Müjdat, doktorlarıyla görüşebilmek için dışarı çıktığında içini de döktü. Çok kırgındı. Hastalığının üzüntüden kaynaklandığına inanıyordu. “Bu iktidar beni reyting kanallarında çalıştırmadı. Nereye gitsem önümü kesti” diyordu.

Merhum Demirel döneminde verilen ‘Devlet Sanatçısı’ unvanının Tayyip Erdoğan’ın döneminde  alınmasına da içerliyordu.

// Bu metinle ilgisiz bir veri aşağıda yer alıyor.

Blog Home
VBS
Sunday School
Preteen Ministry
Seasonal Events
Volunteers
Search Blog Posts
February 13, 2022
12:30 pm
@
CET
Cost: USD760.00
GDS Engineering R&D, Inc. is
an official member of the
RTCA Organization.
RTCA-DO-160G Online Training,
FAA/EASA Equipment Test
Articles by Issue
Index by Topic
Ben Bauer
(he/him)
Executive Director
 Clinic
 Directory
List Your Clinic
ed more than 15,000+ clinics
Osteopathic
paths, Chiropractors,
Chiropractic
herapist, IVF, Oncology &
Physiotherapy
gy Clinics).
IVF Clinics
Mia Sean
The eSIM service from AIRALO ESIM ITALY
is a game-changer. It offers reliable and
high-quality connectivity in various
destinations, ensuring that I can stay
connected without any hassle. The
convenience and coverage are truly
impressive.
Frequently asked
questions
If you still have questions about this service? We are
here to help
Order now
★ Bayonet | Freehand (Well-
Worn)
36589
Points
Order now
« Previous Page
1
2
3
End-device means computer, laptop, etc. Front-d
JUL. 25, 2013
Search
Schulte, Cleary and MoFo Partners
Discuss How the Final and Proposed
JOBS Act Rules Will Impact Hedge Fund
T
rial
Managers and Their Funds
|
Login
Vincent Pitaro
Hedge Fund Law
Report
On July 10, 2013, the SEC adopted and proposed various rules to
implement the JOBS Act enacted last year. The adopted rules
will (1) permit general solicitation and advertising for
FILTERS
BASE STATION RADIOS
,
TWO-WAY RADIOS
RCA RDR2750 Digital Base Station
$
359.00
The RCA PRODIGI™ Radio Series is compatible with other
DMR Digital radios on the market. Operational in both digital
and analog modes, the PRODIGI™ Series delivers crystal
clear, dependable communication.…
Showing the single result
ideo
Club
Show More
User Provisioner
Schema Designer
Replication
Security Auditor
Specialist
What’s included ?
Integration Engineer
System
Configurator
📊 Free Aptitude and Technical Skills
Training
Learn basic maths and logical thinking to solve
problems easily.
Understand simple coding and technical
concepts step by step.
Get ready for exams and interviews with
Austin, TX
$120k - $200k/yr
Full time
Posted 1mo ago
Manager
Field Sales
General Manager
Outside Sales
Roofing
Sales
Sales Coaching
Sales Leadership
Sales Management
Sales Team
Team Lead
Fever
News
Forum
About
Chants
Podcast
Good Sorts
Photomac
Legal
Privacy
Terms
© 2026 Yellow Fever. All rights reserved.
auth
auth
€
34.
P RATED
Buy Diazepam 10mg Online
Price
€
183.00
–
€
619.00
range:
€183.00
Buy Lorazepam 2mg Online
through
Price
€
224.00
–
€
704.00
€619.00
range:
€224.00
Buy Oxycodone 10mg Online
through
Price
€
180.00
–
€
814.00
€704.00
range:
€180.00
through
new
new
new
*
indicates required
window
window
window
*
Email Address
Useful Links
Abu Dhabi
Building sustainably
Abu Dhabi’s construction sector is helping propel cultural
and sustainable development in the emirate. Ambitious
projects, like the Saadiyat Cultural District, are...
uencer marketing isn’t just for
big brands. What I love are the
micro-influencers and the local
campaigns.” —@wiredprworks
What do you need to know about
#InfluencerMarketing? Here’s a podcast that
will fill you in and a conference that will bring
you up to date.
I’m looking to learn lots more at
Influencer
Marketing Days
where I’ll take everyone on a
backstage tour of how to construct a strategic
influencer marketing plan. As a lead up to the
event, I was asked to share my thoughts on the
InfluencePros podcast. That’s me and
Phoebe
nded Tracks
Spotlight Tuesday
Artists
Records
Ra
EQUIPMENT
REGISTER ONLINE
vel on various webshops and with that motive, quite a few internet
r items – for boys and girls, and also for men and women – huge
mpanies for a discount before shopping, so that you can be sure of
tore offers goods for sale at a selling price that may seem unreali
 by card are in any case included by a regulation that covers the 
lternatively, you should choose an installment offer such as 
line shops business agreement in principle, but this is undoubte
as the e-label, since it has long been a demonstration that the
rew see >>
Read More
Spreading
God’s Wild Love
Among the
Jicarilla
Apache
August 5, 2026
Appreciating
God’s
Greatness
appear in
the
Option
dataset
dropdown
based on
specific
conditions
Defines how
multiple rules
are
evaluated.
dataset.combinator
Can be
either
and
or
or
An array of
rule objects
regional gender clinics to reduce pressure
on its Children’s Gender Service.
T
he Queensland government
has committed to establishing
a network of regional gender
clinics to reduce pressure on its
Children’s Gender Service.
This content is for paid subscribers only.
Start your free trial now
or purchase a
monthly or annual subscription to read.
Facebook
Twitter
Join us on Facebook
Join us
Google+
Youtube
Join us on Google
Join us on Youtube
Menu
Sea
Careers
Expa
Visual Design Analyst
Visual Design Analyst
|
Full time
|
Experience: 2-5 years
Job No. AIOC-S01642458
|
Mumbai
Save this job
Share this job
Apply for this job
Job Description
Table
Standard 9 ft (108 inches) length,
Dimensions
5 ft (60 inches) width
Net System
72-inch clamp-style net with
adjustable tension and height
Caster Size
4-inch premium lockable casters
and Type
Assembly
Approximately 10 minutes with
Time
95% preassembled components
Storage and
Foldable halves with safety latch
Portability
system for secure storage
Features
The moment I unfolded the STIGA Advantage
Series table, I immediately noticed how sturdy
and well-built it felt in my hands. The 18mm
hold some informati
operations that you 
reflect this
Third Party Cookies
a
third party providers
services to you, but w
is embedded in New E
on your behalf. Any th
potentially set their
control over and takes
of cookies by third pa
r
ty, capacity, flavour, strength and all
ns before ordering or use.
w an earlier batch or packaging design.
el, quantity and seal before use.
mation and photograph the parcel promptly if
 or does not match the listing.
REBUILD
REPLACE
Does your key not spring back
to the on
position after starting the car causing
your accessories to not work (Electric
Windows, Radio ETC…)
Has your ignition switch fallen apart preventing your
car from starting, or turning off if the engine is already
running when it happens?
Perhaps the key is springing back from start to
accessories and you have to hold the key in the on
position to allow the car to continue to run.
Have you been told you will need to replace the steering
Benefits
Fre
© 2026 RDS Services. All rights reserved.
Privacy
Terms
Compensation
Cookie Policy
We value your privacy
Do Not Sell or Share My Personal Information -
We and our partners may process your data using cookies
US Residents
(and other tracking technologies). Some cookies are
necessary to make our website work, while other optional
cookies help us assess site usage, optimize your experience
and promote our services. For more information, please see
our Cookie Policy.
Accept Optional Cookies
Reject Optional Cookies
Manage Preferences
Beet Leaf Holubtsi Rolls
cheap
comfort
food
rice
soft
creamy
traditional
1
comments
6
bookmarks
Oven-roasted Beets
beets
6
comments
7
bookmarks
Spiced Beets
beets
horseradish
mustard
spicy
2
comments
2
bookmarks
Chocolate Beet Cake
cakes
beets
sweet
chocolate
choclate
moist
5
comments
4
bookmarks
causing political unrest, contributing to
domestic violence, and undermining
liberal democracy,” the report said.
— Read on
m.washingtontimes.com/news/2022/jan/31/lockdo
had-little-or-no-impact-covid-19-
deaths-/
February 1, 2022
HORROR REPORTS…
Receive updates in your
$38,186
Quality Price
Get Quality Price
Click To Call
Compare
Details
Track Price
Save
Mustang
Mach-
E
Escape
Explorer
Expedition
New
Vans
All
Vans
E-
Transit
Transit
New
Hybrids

Son sözleri hepsinden ağırdı: “Biliyorsun beni zindana atabilmek için bir hakaret davası uydurup, hapis cezası verdiler. İki yıldan az olsa cezaevine girilmiyor. Sırf içeri gireyim diye 2 yıl 2 ayı uygun gördüler...” 

★★★

Durdu, soluklandı.

Hiç bitmeyecekmiş gibi gelen sisin içinden, sonbaharın gelişiyle ıssızlaşan kıyılara, camilerin  kubbelerine, Kız Kulesi’ne, sisin içinde kaybolmuş İstanbul’a baktı yine. Birden sis dağıldı. Sisten, yağan yağmur ve şiddetle esen rüzgârdan sonra, sonbahar yaprakları uçuştu havada. Sapına yakın tarafları hâlâ koyu yeşil kalmakla birlikte, testere ağzı gibi tırtıllı kenarlarına ölümün ve çürüyüşün sarı rengi gelmiş olan yapraklar...

“Fakat onların istediği gibi olmayacak. Ben burada öleceğim!” dedi gülümseyerek.

Şakaya vurma sırası bana gelmişti. “Bak bu konuda bile espri yaptığına göre sen buradan yürüyerek çıkacaksın” dedim. Güldü. “Cumhuriyet’le kalın, Atatürk’le kalın, hoşçakalın” diyerek  gözleri ağır ağır kapandı ve dudağında buruk bir tebessümle uykuya daldı.

Sevgili arkadaşımız bir daha da uyanamadı...”

★★★

Okuduğunuz satırları edebiyat ustası kardeşim Hasan Baran’ın yakında çıkacak olan “Hayatımın Sırları-Uğur Dündar ve Türkiye’nin Son 50 Yıldaki Gerçek Hikayesi” adlı romanından alıntıladım.

Hasan Baran’ı kutluyor, romanı tutkuyla okuyacağınıza ve önümüzdeki yaz aylarının en çok okunan eseri olacağına yürekten inanıyorum.